Opioid dependence is accompanied by neuroplastic changes in reward circuitry leading to a negative affective state contributing to addictive behaviors and risk of relapse. The current study presents a neuroimmune mechanism through which chronic opioids disrupt the ventral tegmental area (VTA) dopaminergic circuitry that contributes to impaired reward behavior. Opioid dependence was induced in rodents by treatment with escalating doses of morphine. Microglial activation was observed in the VTA following spontaneous withdrawal from chronic morphine treatment. Opioid-induced microglial activation resulted in an increase in brain-derived neurotrophic factor (BDNF) expression and a reduction in the expression and function of the K(+)Cl(-) co-transporter KCC2 within VTA GABAergic neurons. Inhibition of microglial activation or interfering with BDNF signaling prevented the loss of Cl(-) extrusion capacity and restored the rewarding effects of cocaine in opioid-dependent animals. Consistent with a microglial-derived BDNF-induced disruption of reward, intra-VTA injection of BDNF or a KCC2 inhibitor resulted in a loss of cocaine-induced place preference in opioid-naïve animals. The loss of the extracellular Cl(-) gradient undermines GABAA-mediated inhibition, and represents a mechanism by which chronic opioid treatments can result in blunted reward circuitry. This study directly implicates microglial-derived BDNF as a negative regulator of reward in opioid-dependent states, identifying new therapeutic targets for opiate addictive behaviors.

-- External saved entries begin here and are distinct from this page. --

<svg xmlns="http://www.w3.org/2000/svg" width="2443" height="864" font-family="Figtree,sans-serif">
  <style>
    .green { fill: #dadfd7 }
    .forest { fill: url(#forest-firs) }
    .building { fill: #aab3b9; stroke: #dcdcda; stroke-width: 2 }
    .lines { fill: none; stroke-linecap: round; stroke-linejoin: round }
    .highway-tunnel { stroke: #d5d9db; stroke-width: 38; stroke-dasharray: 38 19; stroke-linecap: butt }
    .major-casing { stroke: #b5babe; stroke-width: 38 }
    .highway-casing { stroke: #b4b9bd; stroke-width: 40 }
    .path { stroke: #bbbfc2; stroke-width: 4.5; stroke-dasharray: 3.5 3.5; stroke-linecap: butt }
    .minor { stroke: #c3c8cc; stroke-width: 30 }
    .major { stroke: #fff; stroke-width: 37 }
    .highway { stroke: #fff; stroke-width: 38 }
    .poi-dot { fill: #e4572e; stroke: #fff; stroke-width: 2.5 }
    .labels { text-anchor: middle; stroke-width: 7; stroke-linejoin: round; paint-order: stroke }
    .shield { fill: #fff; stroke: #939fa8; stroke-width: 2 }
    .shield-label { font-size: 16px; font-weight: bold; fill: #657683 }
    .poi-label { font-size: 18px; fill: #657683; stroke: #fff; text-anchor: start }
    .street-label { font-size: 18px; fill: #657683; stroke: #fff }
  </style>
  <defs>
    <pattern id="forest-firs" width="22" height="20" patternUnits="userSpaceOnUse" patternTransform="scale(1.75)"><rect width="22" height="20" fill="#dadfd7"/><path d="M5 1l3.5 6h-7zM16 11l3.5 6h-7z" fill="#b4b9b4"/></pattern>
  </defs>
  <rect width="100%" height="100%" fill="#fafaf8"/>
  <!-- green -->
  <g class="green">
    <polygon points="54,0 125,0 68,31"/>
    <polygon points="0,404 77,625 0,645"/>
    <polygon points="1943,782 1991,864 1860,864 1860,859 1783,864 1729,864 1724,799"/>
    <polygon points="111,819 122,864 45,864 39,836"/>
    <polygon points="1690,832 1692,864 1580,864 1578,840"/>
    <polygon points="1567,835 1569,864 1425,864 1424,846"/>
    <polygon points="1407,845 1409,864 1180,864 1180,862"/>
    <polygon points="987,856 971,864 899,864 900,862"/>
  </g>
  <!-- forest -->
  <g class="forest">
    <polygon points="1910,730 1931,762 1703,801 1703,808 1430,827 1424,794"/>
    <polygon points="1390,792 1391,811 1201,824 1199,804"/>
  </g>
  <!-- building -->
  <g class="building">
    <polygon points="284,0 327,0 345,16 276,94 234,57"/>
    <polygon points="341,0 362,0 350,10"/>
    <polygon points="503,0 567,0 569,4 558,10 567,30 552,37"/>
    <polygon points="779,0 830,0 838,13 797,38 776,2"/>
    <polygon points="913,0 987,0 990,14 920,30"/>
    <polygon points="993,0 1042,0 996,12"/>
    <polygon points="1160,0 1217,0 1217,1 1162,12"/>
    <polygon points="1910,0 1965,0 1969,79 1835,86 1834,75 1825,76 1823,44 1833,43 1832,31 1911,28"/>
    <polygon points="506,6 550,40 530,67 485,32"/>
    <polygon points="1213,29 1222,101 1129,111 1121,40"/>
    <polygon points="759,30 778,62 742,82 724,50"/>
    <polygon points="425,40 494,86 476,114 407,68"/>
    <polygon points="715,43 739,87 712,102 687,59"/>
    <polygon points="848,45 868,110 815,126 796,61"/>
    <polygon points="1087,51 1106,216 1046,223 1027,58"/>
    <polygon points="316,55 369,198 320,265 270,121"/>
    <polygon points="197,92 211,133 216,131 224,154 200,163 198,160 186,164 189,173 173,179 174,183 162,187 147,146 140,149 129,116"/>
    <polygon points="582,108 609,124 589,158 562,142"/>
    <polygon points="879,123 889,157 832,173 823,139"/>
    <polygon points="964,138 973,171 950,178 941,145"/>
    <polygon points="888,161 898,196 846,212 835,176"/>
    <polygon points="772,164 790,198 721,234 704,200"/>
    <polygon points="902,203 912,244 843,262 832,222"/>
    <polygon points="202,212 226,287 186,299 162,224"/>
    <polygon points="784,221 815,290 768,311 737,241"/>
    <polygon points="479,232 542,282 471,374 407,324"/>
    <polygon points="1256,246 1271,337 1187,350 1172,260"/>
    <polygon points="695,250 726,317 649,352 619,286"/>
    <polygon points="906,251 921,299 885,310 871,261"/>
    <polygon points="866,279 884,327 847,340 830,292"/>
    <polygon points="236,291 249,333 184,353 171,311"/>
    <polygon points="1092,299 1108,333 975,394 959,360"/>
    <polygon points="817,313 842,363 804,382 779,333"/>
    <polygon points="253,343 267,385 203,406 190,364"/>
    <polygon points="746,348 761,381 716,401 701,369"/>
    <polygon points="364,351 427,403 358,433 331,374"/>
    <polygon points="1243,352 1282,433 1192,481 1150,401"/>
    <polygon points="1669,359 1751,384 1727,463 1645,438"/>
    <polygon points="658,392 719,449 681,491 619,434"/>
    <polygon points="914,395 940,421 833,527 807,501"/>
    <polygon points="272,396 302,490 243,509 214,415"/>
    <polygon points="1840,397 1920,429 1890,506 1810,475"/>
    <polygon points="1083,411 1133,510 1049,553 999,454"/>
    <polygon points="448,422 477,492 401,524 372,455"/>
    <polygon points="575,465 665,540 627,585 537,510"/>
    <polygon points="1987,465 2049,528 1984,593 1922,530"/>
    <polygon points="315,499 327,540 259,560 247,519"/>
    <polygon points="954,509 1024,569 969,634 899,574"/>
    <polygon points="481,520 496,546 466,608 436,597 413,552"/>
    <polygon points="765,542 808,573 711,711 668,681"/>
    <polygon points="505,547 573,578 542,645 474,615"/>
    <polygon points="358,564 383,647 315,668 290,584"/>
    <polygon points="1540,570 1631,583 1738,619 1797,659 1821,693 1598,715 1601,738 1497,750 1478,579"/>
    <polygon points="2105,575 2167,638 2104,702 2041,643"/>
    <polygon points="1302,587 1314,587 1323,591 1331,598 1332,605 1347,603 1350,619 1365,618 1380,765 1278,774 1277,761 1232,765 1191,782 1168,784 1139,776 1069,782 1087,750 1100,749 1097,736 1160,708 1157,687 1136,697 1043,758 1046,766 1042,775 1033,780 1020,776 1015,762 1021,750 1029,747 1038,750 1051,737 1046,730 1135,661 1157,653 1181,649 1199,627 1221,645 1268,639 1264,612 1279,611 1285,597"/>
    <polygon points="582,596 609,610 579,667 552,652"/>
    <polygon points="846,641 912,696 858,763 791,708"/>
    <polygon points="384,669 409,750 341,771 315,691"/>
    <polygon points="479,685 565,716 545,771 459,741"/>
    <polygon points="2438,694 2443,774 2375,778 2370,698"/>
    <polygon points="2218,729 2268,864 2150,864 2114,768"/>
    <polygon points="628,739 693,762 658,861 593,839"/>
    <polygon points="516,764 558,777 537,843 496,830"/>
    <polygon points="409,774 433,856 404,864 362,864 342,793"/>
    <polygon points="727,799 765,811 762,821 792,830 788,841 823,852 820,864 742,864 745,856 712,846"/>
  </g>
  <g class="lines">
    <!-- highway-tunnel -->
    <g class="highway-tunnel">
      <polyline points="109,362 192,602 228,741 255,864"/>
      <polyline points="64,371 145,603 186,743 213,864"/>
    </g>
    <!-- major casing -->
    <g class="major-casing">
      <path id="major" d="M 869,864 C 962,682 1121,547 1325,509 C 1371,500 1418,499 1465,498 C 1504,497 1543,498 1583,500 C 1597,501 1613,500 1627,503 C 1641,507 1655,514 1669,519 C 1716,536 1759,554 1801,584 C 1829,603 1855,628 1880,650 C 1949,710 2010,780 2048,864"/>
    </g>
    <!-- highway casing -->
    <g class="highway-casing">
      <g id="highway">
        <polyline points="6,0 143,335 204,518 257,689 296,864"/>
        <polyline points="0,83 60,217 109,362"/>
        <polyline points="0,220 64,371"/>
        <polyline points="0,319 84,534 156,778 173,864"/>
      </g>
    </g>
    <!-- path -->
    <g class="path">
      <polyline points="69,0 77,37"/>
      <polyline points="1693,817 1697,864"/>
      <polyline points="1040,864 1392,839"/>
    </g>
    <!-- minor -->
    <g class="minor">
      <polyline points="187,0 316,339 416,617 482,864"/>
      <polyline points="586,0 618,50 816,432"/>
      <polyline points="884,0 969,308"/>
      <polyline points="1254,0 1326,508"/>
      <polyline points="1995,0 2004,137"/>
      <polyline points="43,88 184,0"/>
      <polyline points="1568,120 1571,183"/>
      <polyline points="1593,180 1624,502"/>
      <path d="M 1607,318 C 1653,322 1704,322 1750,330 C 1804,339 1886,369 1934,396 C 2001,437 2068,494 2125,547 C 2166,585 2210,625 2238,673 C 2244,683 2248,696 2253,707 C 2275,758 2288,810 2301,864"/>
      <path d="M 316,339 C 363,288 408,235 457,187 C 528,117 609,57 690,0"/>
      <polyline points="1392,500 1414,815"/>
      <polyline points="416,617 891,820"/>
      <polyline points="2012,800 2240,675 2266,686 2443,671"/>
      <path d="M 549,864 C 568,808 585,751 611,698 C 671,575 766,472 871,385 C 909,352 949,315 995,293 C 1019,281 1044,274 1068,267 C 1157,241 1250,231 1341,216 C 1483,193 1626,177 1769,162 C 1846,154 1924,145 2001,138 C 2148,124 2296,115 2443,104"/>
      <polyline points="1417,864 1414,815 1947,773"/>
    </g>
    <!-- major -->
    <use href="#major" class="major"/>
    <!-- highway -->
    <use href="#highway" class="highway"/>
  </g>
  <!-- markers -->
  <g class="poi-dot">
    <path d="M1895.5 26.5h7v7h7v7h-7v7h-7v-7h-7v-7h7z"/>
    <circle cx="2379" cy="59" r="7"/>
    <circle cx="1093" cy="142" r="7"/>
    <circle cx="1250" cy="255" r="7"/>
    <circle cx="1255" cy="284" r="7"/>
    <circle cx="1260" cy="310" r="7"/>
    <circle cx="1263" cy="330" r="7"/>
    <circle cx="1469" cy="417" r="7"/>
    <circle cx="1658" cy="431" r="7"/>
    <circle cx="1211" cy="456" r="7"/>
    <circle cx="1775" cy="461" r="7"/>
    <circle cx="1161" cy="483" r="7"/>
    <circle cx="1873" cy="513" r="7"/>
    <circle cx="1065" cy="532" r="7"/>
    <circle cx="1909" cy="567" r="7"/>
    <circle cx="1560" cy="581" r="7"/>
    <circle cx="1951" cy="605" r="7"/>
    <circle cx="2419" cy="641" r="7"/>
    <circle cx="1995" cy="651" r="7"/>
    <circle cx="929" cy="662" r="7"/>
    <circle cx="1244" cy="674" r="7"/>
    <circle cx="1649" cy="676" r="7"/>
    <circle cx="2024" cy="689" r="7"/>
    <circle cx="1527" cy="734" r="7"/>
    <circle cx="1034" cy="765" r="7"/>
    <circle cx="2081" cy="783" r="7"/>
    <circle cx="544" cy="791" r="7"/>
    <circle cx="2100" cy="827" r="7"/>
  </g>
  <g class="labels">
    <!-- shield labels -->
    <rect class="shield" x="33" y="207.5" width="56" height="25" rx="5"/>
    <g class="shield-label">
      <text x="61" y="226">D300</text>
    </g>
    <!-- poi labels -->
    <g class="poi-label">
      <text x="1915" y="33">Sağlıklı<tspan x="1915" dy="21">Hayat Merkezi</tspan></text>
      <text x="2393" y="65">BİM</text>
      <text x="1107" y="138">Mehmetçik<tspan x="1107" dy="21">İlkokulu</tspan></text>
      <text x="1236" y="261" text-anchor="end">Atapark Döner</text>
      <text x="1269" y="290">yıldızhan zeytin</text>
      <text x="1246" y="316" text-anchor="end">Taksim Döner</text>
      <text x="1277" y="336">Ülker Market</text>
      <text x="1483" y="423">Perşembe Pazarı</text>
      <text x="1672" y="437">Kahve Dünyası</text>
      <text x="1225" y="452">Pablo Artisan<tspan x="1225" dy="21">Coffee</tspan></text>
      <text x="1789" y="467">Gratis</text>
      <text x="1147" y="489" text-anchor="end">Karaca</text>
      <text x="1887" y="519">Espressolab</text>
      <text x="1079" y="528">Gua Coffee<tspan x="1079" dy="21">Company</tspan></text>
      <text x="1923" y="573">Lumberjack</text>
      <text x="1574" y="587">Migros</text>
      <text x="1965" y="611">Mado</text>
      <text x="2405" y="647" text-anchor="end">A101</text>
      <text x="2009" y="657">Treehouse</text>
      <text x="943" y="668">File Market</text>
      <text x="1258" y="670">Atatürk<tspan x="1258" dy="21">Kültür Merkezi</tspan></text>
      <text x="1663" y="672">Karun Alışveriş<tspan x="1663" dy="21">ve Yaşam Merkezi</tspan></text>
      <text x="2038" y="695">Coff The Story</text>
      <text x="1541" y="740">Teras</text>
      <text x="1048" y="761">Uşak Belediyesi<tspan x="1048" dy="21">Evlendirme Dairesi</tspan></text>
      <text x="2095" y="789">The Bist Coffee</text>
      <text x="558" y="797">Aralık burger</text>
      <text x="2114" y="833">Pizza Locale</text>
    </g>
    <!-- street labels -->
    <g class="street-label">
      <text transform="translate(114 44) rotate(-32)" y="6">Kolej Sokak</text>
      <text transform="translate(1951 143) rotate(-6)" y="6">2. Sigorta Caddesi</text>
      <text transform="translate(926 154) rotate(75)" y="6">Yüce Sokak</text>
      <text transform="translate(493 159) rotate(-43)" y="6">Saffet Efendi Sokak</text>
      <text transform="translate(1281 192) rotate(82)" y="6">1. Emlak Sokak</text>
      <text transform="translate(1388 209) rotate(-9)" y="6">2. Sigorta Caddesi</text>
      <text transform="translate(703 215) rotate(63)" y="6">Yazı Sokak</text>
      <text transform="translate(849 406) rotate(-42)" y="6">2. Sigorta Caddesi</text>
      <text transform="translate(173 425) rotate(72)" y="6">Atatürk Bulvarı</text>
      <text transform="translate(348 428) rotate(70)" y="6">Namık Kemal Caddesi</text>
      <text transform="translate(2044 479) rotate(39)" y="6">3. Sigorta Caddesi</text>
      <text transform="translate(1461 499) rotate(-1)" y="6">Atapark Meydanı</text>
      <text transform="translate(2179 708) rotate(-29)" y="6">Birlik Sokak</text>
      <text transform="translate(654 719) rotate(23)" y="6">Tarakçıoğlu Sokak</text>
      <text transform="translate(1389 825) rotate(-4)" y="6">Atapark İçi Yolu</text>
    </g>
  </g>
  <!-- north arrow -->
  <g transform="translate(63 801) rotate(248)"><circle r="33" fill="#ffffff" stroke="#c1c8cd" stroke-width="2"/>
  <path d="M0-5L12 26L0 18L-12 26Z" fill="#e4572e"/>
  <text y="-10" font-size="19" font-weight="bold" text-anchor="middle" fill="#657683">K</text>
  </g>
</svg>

Microglia disrupt mesolimbic reward circuitry in chronic pain.

Chronic pain attenuates midbrain dopamine (DA) transmission, as evidenced by a decrease in opioid-evoked DA release in the ventral striatum, suggesting that the occurrence of chronic pain impairs reward-related behaviors. However, mechanisms by which pain modifies DA transmission remain elusive. Using in vivo microdialysis and microinjection of drugs into the mesolimbic DA system, we demonstrate in mice and rats that microglial activation in the VTA compromises not only opioid-evoked release of DA, but also other DA-stimulating drugs, such as cocaine. Our data show that loss of stimulated extracellular DA is due to impaired chloride homeostasis in midbrain GABAergic interneurons. Treatment with minocycline or interfering with BDNF signaling restored chloride transport within these neurons and recovered DA-dependent reward behavior. Our findings demonstrate that a peripheral nerve injury causes activated microglia within reward circuitry that result in disruption of dopaminergic signaling and reward behavior. These results have broad implications that are not restricted to the problem of pain, but are also relevant to affective disorders associated with disruption of reward circuitry. Because chronic pain causes glial activation in areas of the CNS important for mood and affect, our findings may translate to other disorders, including anxiety and depression, that demonstrate high comorbidity with chronic pain.